**PAGE EXCERPT:**
In Bengal, Left And Congress Are Struggling To Make Their Awkward Marriage Work

28/04/2016 9:06 AM IST | Updated 15/07/2016 8:26 AM IST
Congress vice-president Rahul Gandhi (L) and veteran Communist leader and former West Bengal chief minister Buddhadeb Bhattacharjee talk onstage during a joint rally between Congress and the Left Front political party in Kolkata on April 27, 2016. This is the first time rivals Congress and the Left Front have come together to campaign against the ruling Trinamool Congress in West Bengal's ongoing State assembly elections. / AFP / Dibyangshu SARKAR (Photo credit should read DIBYANGSHU SARKAR/AFP/Getty Images)

Someone please fire the DJ.

It’s a cliché but understandable that the muzak of choice for a political rally in Kolkata will be Rabindrasangeet.

And so it was for the “historic” grand alliance between the Left Front and Congress in Bengal. (This product is not meant for sale in Kerala.)

Excerpts from a dataset
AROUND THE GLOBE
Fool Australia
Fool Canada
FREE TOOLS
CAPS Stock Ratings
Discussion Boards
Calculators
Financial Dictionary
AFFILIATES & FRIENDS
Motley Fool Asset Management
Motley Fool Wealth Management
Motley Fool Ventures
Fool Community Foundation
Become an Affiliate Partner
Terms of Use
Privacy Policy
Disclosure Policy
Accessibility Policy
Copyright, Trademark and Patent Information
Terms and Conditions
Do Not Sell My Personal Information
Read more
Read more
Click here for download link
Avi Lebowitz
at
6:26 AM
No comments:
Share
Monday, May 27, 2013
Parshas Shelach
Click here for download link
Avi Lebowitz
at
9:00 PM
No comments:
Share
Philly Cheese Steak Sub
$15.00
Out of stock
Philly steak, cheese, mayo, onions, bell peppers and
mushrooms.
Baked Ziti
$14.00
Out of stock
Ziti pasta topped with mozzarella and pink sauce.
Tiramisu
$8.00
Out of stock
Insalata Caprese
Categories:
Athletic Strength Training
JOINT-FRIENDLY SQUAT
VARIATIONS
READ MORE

--

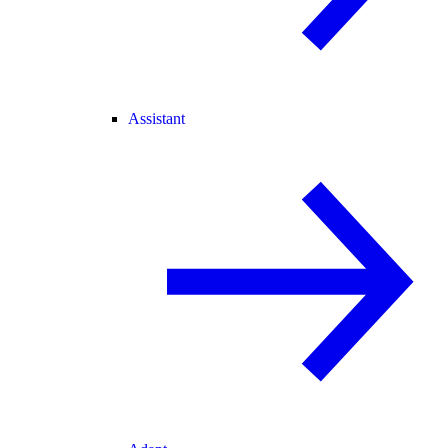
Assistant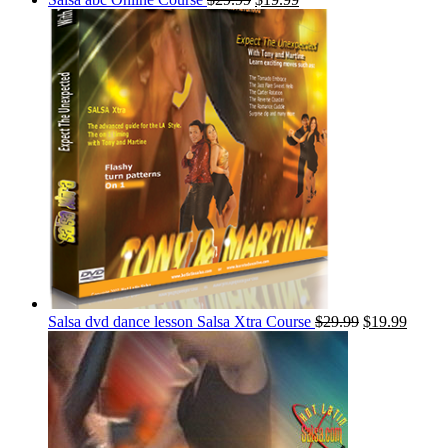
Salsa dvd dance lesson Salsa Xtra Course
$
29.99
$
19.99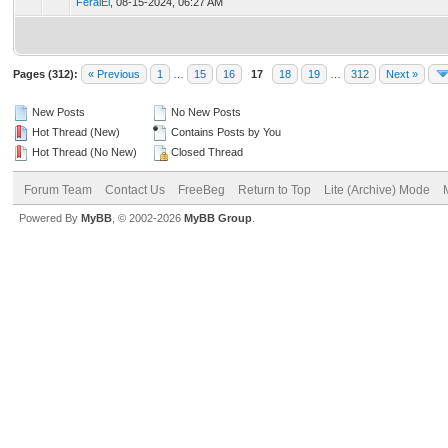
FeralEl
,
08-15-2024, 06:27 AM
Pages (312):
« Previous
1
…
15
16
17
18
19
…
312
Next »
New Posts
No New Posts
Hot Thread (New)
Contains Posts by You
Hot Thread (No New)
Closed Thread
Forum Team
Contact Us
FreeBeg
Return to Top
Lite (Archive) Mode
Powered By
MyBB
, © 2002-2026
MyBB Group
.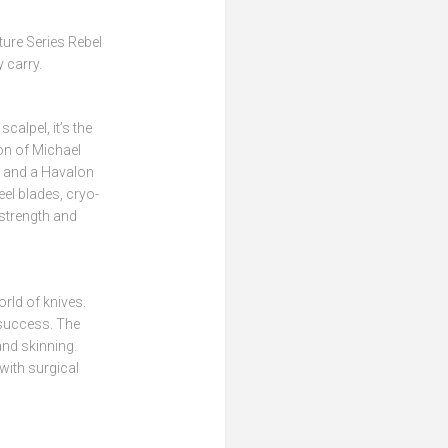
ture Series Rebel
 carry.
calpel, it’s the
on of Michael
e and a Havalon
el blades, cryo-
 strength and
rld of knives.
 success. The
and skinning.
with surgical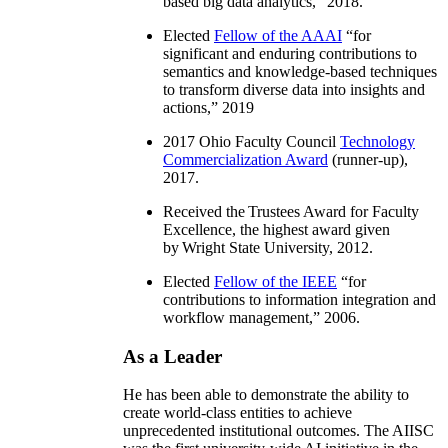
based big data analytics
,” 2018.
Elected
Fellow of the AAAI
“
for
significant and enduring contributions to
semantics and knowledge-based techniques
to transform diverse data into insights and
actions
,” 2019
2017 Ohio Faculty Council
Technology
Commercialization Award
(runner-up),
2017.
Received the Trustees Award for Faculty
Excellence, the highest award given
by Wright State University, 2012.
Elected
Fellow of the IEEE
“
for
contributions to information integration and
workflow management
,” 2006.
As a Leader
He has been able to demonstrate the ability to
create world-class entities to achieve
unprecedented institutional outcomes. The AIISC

**ACTIVITY LIST:**
• A. In the article on the Bengal alliance, shorten the paragraph that begins "Congress vice-president Rahul Gandhi" while keeping its main facts.
• B. Retype the article on the Bengal alliance from "Someone please fire" up to and including "sale in Kerala.)".
• C. Answer these from the article on the Bengal alliance:
(i) On what date and at what time was it first posted?
(ii) What music does it call the choice for a political rally in Kolkata?
(iii) Which ruling party were Congress and the Left Front campaigning against?
Rely only on the article for the work that follows.

**SOLUTION LIST:**
• A. At a joint Congress–Left Front rally in Kolkata on April 27, 2016, Congress vice-president Rahul Gandhi and Buddhadeb Bhattacharjee talked onstage. Bhattacharjee is a veteran Communist leader and a former West Bengal chief minister. It was the first time the two rivals had joined forces to campaign against the ruling Trinamool Congress in West Bengal's ongoing State assembly elections.

• B.
Someone please fire the DJ.

It’s a cliché but understandable that the muzak of choice for a political rally in Kolkata will be Rabindrasangeet.

And so it was for the “historic” grand alliance between the Left Front and Congress in Bengal. (This product is not meant for sale in Kerala.)

• C.
(i) 28/04/2016 at 9:06 AM IST
(ii) Rabindrasangeet
(iii) The Trinamool Congress